**Problem details**: Pull out every line below containing the word "exDefault".

**Supplied data**:
= = = =
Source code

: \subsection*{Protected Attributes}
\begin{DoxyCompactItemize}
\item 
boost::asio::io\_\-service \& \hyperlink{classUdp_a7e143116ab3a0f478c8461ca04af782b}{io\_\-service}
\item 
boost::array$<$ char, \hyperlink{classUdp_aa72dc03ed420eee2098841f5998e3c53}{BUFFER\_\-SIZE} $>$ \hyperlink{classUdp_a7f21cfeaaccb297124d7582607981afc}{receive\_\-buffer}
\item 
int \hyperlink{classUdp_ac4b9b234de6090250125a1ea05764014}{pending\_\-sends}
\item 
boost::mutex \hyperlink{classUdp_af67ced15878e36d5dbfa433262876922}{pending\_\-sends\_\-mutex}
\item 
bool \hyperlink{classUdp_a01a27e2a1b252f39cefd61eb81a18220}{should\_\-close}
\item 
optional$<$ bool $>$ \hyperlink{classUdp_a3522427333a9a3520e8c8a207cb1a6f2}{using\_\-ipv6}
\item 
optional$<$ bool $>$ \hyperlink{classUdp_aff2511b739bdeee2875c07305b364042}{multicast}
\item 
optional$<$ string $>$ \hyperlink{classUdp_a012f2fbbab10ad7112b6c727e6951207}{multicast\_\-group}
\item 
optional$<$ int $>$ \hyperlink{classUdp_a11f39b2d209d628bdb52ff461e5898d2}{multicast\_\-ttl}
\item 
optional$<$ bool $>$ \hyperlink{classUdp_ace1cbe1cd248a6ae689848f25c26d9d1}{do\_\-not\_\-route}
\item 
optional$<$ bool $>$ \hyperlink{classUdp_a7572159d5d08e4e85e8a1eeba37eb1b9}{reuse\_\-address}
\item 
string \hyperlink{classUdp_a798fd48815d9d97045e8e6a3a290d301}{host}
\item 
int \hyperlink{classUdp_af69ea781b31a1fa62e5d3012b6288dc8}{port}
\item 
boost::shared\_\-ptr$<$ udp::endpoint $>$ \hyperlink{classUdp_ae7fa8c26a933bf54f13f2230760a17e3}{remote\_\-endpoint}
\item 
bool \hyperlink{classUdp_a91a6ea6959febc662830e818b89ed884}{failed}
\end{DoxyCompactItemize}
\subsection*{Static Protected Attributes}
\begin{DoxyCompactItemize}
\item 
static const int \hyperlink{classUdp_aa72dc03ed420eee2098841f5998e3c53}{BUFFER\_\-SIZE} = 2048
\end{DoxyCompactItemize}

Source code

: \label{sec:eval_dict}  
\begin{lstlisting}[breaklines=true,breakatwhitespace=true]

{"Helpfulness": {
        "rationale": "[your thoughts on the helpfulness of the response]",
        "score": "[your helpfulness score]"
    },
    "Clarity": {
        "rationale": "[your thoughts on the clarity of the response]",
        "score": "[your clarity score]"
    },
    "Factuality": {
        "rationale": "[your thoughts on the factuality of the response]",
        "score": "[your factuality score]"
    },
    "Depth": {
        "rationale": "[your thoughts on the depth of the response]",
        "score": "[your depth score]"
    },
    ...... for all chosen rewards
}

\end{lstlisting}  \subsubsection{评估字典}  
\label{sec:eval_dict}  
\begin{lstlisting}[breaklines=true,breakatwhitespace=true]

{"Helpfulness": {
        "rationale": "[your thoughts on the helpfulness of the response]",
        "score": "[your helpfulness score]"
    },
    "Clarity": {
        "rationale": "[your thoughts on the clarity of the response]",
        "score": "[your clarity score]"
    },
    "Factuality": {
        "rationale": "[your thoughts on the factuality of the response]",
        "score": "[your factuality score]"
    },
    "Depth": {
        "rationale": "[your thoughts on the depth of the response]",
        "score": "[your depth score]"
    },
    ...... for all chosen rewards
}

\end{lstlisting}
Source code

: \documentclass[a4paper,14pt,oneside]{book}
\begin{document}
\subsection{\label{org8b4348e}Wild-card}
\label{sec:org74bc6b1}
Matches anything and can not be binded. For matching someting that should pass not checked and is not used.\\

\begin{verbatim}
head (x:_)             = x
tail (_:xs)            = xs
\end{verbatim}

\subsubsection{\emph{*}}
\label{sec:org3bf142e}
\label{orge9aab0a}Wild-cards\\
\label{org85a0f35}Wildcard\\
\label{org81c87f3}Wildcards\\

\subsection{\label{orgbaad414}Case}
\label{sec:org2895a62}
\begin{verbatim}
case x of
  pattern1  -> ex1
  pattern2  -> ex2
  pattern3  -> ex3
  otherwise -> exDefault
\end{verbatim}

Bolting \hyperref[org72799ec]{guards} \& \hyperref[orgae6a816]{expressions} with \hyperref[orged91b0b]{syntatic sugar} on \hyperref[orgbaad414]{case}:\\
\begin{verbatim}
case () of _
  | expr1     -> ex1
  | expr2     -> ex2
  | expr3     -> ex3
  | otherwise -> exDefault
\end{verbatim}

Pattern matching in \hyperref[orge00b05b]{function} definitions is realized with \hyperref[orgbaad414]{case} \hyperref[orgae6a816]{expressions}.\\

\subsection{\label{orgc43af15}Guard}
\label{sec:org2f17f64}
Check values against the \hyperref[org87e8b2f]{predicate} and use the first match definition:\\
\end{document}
= = = =
**Written answer**:
  otherwise -> exDefault
  | otherwise -> exDefault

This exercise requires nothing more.